» Exercise prompt
Each line of the data must be given back verbatim, with pictures removed.

» Recorded information
^^^^^^^^^^^^^^^^

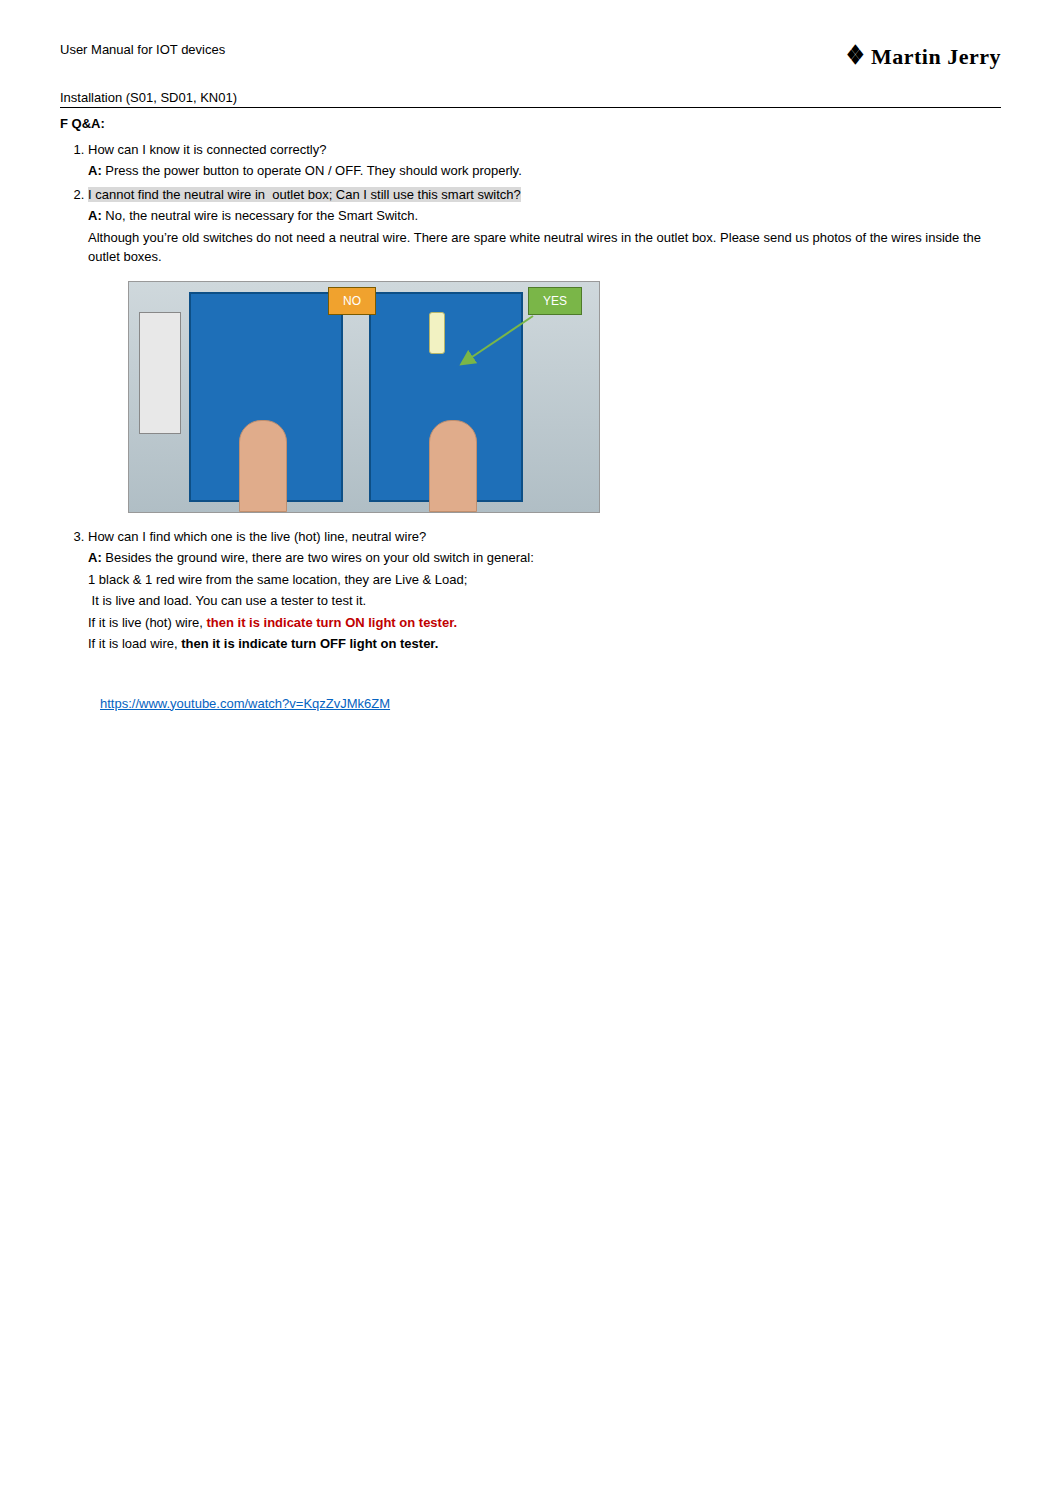User Manual for IOT devices
❖Martin Jerry
Installation (S01, SD01, KN01)
F Q&A:
How can I know it is connected correctly?
A: Press the power button to operate ON / OFF. They should work properly.
I cannot find the neutral wire in outlet box; Can I still use this smart switch?
A: No, the neutral wire is necessary for the Smart Switch.
Although you’re old switches do not need a neutral wire. There are spare white neutral wires in the outlet box. Please send us photos of the wires inside the outlet boxes.
NO
YES
How can I find which one is the live (hot) line, neutral wire?
A: Besides the ground wire, there are two wires on your old switch in general:
1 black & 1 red wire from the same location, they are Live & Load;
It is live and load. You can use a tester to test it.
If it is live (hot) wire, then it is indicate turn ON light on tester.
If it is load wire, then it is indicate turn OFF light on tester.
https://www.youtube.com/watch?v=KqzZvJMk6ZM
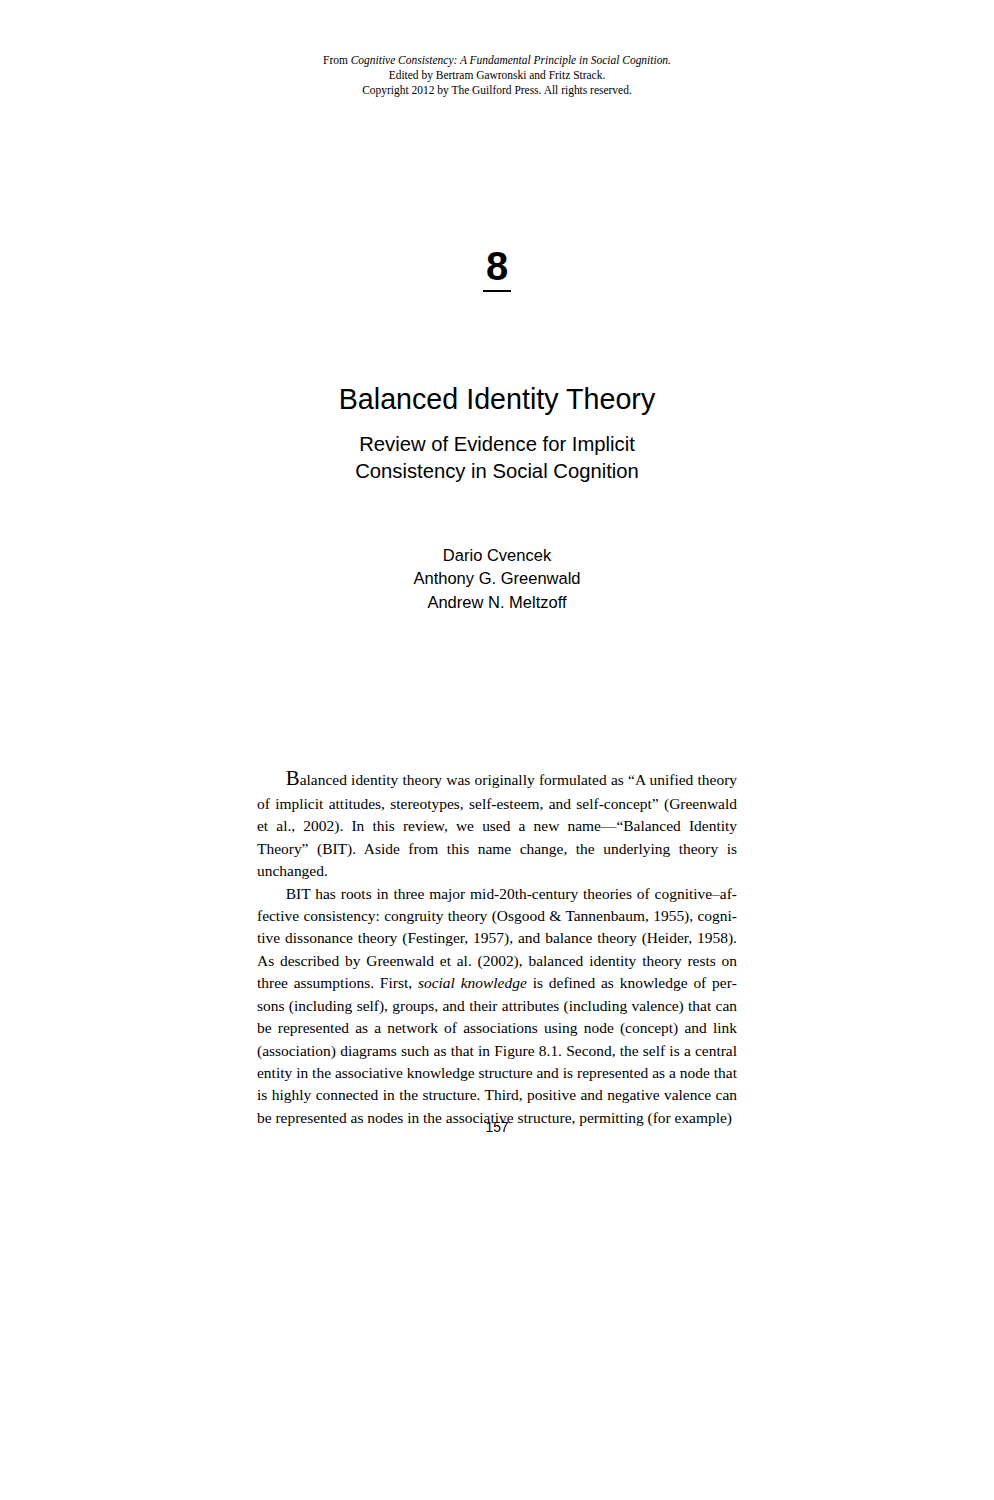From Cognitive Consistency: A Fundamental Principle in Social Cognition.
Edited by Bertram Gawronski and Fritz Strack.
Copyright 2012 by The Guilford Press. All rights reserved.
8
Balanced Identity Theory
Review of Evidence for Implicit
Consistency in Social Cognition
Dario Cvencek
Anthony G. Greenwald
Andrew N. Meltzoff
Balanced identity theory was originally formulated as “A unified theory of implicit attitudes, stereotypes, self-esteem, and self-concept” (Greenwald et al., 2002). In this review, we used a new name—“Balanced Identity Theory” (BIT). Aside from this name change, the underlying theory is unchanged.
BIT has roots in three major mid-20th-century theories of cognitive–affective consistency: congruity theory (Osgood & Tannenbaum, 1955), cognitive dissonance theory (Festinger, 1957), and balance theory (Heider, 1958). As described by Greenwald et al. (2002), balanced identity theory rests on three assumptions. First, social knowledge is defined as knowledge of persons (including self), groups, and their attributes (including valence) that can be represented as a network of associations using node (concept) and link (association) diagrams such as that in Figure 8.1. Second, the self is a central entity in the associative knowledge structure and is represented as a node that is highly connected in the structure. Third, positive and negative valence can be represented as nodes in the associative structure, permitting (for example)
157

^^^^^^^^^^^^^^^^

» Result of this task
User Manual for IOT devices
❖Martin Jerry
Installation (S01, SD01, KN01)
F Q&A:
How can I know it is connected correctly?
A: Press the power button to operate ON / OFF. They should work properly.
I cannot find the neutral wire in outlet box; Can I still use this smart switch?
A: No, the neutral wire is necessary for the Smart Switch.
Although you’re old switches do not need a neutral wire. There are spare white neutral wires in the outlet box. Please send us photos of the wires inside the outlet boxes.
NO
YES
How can I find which one is the live (hot) line, neutral wire?
A: Besides the ground wire, there are two wires on your old switch in general:
1 black & 1 red wire from the same location, they are Live & Load;
It is live and load. You can use a tester to test it.
If it is live (hot) wire, then it is indicate turn ON light on tester.
If it is load wire, then it is indicate turn OFF light on tester.
https://www.youtube.com/watch?v=KqzZvJMk6ZM
From Cognitive Consistency: A Fundamental Principle in Social Cognition.
Edited by Bertram Gawronski and Fritz Strack.
Copyright 2012 by The Guilford Press. All rights reserved.
8
Balanced Identity Theory
Review of Evidence for Implicit
Consistency in Social Cognition
Dario Cvencek
Anthony G. Greenwald
Andrew N. Meltzoff
Balanced identity theory was originally formulated as “A unified theory of implicit attitudes, stereotypes, self-esteem, and self-concept” (Greenwald et al., 2002). In this review, we used a new name—“Balanced Identity Theory” (BIT). Aside from this name change, the underlying theory is unchanged.
BIT has roots in three major mid-20th-century theories of cognitive–affective consistency: congruity theory (Osgood & Tannenbaum, 1955), cognitive dissonance theory (Festinger, 1957), and balance theory (Heider, 1958). As described by Greenwald et al. (2002), balanced identity theory rests on three assumptions. First, social knowledge is defined as knowledge of persons (including self), groups, and their attributes (including valence) that can be represented as a network of associations using node (concept) and link (association) diagrams such as that in Figure 8.1. Second, the self is a central entity in the associative knowledge structure and is represented as a node that is highly connected in the structure. Third, positive and negative valence can be represented as nodes in the associative structure, permitting (for example)
157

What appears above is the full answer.